After serving a sentence of more than 40 years for his attempted assassination of President Ronald Reagan in 1981, John Hinckley, now 67, has been granted unconditional release. The would-be assassin had been found not guilty by reason of insanity and committed to St Elizabeths Hospital in Washington, but since 2003 he had been allowed to live outside the institution, with restrictions.
This week’s ruling by U.S. District Judge Paul R. Friedman lifted those restrictions as of June 15, declaring that Hinckley no longer showed any signs of active mental illness or interest in deadly weapons.
In the March 30, 1981 shooting, Hinckley also wounded three other men: a police officer, a Secret Service agent, and presidential press secretary James Brady, who died of his wounds in 2014.
Despite a cororner’s homicide ruling at that time, prosecutors declined to file murder charges against Hinckley.
Judge Friedman told reporters on Wednesday that “John Hinckley tried to kill the president of the United States. He came very close to doing so. We came to learn President Reagan was very close to death. James Brady was damaged for life … In 1981, over 40 years ago, John Hinckley was a profoundly troubled young man.
He had acute psychosis.”
Continued Friedman: “He has been in full, sustained remission for more than 25 years. He has followed every condition imposed by the court. He has demonstrated self-awareness and responsibility for his mental illness. … he has made such progress, and he’s not a danger anymore.”
There are some intriguing show-biz subtexts to Hinckley’s case both then and now. It was revealed in 1981 that he was motivated to commit the shootings out of an obsessive infatuation to impress actor Jodie Foster, who had no connection whatever with him.
Today, Hinckley now peddles his original music on Twitter and a dedicated YouTube channel, and plans to release a 14-song playlist under his Emporia Records label.
Though Hinckley had been living with his mother in Virgina—she died in 2019—some in Reagan’s family were upset when he was allowed to live outside an institutional setting.

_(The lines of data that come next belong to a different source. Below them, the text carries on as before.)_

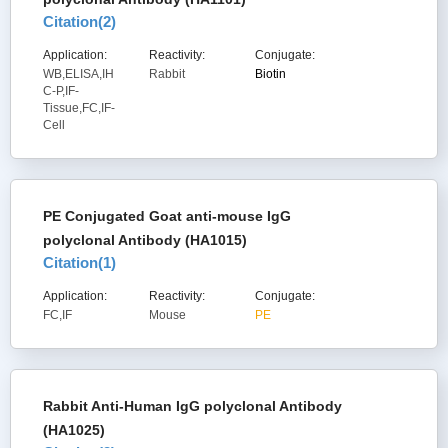
Citation(
2
)
Application:
Reactivity:
Conjugate:
WB,ELISA,IH
Rabbit
Biotin
C-P,IF-
Tissue,FC,IF-
Cell
PE Conjugated Goat anti-mouse IgG
polyclonal Antibody (HA1015)
Citation(
1
)
Application:
Reactivity:
Conjugate:
FC,IF
Mouse
PE
Rabbit Anti-Human IgG polyclonal Antibody
(HA1025)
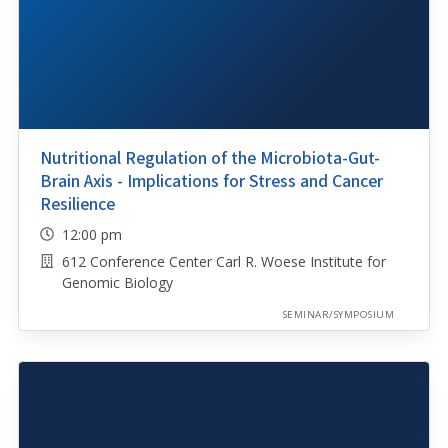
Nutritional Regulation of the Microbiota-Gut-
Brain Axis - Implications for Stress and Cancer
Resilience
12:00 pm
612 Conference Center Carl R. Woese Institute for
Genomic Biology
SEMINAR/SYMPOSIUM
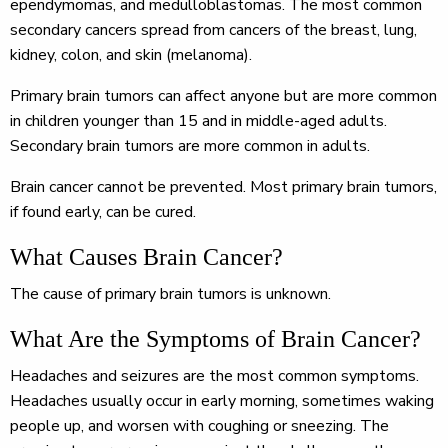
ependymomas, and medulloblastomas. The most common
secondary cancers spread from cancers of the breast, lung,
kidney, colon, and skin (melanoma).
Primary brain tumors can affect anyone but are more common
in children younger than 15 and in middle-aged adults.
Secondary brain tumors are more common in adults.
Brain cancer cannot be prevented. Most primary brain tumors,
if found early, can be cured.
What Causes Brain Cancer?
The cause of primary brain tumors is unknown.
What Are the Symptoms of Brain Cancer?
Headaches and seizures are the most common symptoms.
Headaches usually occur in early morning, sometimes waking
people up, and worsen with coughing or sneezing. The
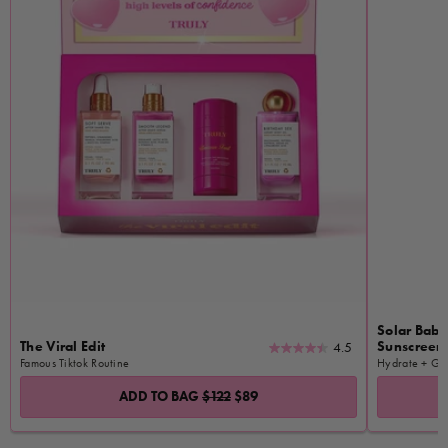
Solar Baby
The Viral Edit
Sunscreen 
4.5
4.5
Famous Tiktok Routine
Hydrate + Gl
out
of
ADD TO BAG
$122
$89
5
stars.
1781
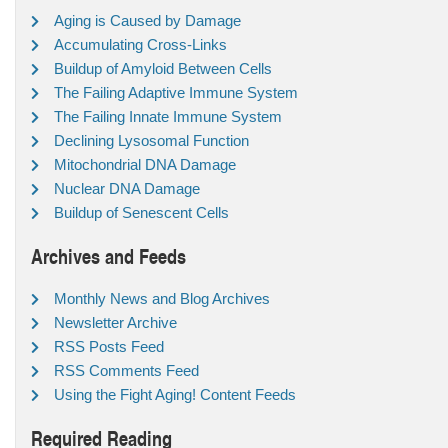
Aging is Caused by Damage
Accumulating Cross-Links
Buildup of Amyloid Between Cells
The Failing Adaptive Immune System
The Failing Innate Immune System
Declining Lysosomal Function
Mitochondrial DNA Damage
Nuclear DNA Damage
Buildup of Senescent Cells
Archives and Feeds
Monthly News and Blog Archives
Newsletter Archive
RSS Posts Feed
RSS Comments Feed
Using the Fight Aging! Content Feeds
Required Reading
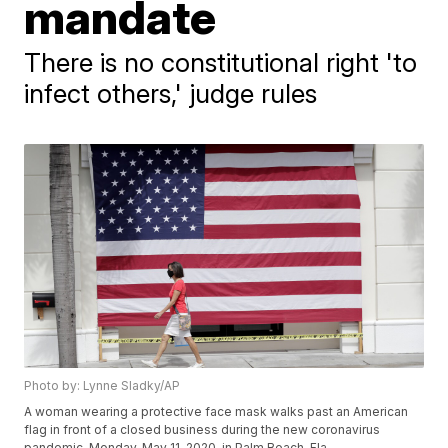
mandate
There is no constitutional right 'to
infect others,' judge rules
Photo by: Lynne Sladky/AP
A woman wearing a protective face mask walks past an American
flag in front of a closed business during the new coronavirus
pandemic, Monday, May 11, 2020, in Palm Beach, Fla.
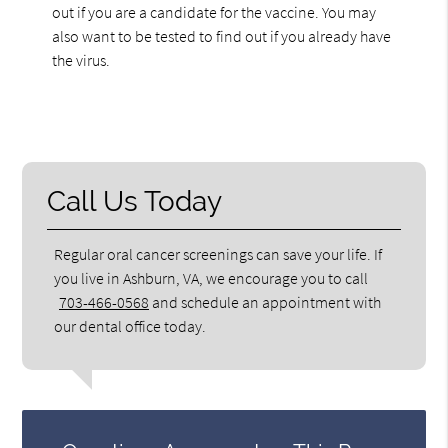
out if you are a candidate for the vaccine. You may
also want to be tested to find out if you already have
the virus.
Call Us Today
Regular oral cancer screenings can save your life. If
you live in Ashburn, VA, we encourage you to call
703-466-0568
and schedule an appointment with
our dental office today.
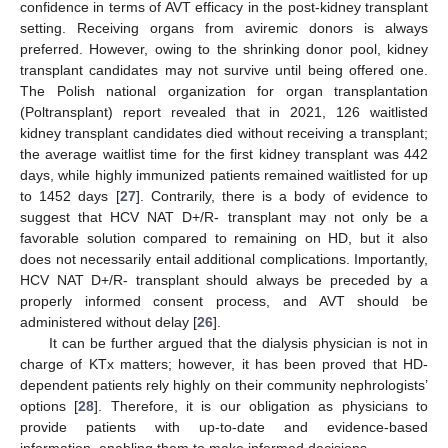
confidence in terms of AVT efficacy in the post-kidney transplant
setting. Receiving organs from aviremic donors is always
preferred. However, owing to the shrinking donor pool, kidney
transplant candidates may not survive until being offered one.
The Polish national organization for organ transplantation
(Poltransplant) report revealed that in 2021, 126 waitlisted
kidney transplant candidates died without receiving a transplant;
the average waitlist time for the first kidney transplant was 442
days, while highly immunized patients remained waitlisted for up
to 1452 days [
27
]. Contrarily, there is a body of evidence to
suggest that HCV NAT D+/R- transplant may not only be a
favorable solution compared to remaining on HD, but it also
does not necessarily entail additional complications. Importantly,
HCV NAT D+/R- transplant should always be preceded by a
properly informed consent process, and AVT should be
administered without delay [
26
].
It can be further argued that the dialysis physician is not in
charge of KTx matters; however, it has been proved that HD-
dependent patients rely highly on their community nephrologists’
options [
28
]. Therefore, it is our obligation as physicians to
provide patients with up-to-date and evidence-based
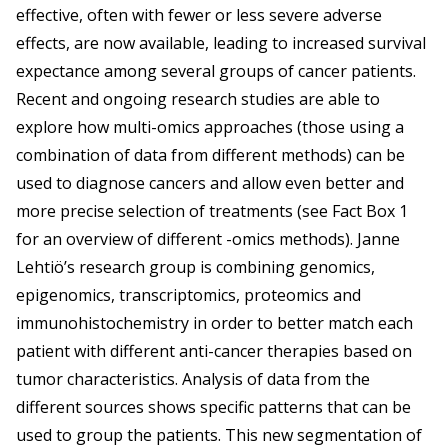
effective, often with fewer or less severe adverse
effects, are now available, leading to increased survival
expectance among several groups of cancer patients.
Recent and ongoing research studies are able to
explore how multi-omics approaches (those using a
combination of data from different methods) can be
used to diagnose cancers and allow even better and
more precise selection of treatments (see Fact Box 1
for an overview of different -omics methods). Janne
Lehtiö’s research group is combining genomics,
epigenomics, transcriptomics, proteomics and
immunohistochemistry in order to better match each
patient with different anti-cancer therapies based on
tumor characteristics. Analysis of data from the
different sources shows specific patterns that can be
used to group the patients. This new segmentation of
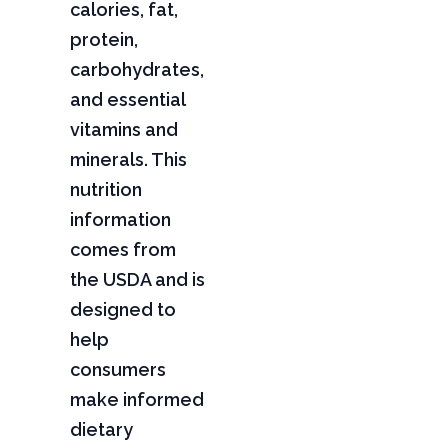
calories, fat,
protein,
carbohydrates,
and essential
vitamins and
minerals. This
nutrition
information
comes from
the USDA and is
designed to
help
consumers
make informed
dietary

In 2016, presidential daughter Patti Davis wrote that “when my father was lying in a hospital bed recovering from the gunshots that nearly killed him, he said, ‘I know my ability to heal depends on my willingness to forgive John Hinckley.'”
“I, too, believe in forgiveness,” Davis continued. “But forgiving someone in your heart doesn’t mean that you let them loose in Virginia to pursue whatever dark agendas they may still hold dear.”
When plans for Hinckley’s release were circulated in the fall of 2021, Davis wrote in a Washington Post op-ed of her fears that Hinckley would be free to contact her, her family, and Jodie Foster.
“But for me, for my family, for Foster, the memory of that day will never fade. In my mind’s eye, I will always picture Hinckley’s cold eyes as he blew open White House press secretary Jim Brady’s head, as he wounded Secret Service Special Agent Tim McCarthy and Metropolitan Police Department Officer Thomas Delahanty. I will always picture my father being shoved into the limousine after a shot struck his lung and nearly grazed his heart,” she wrote then.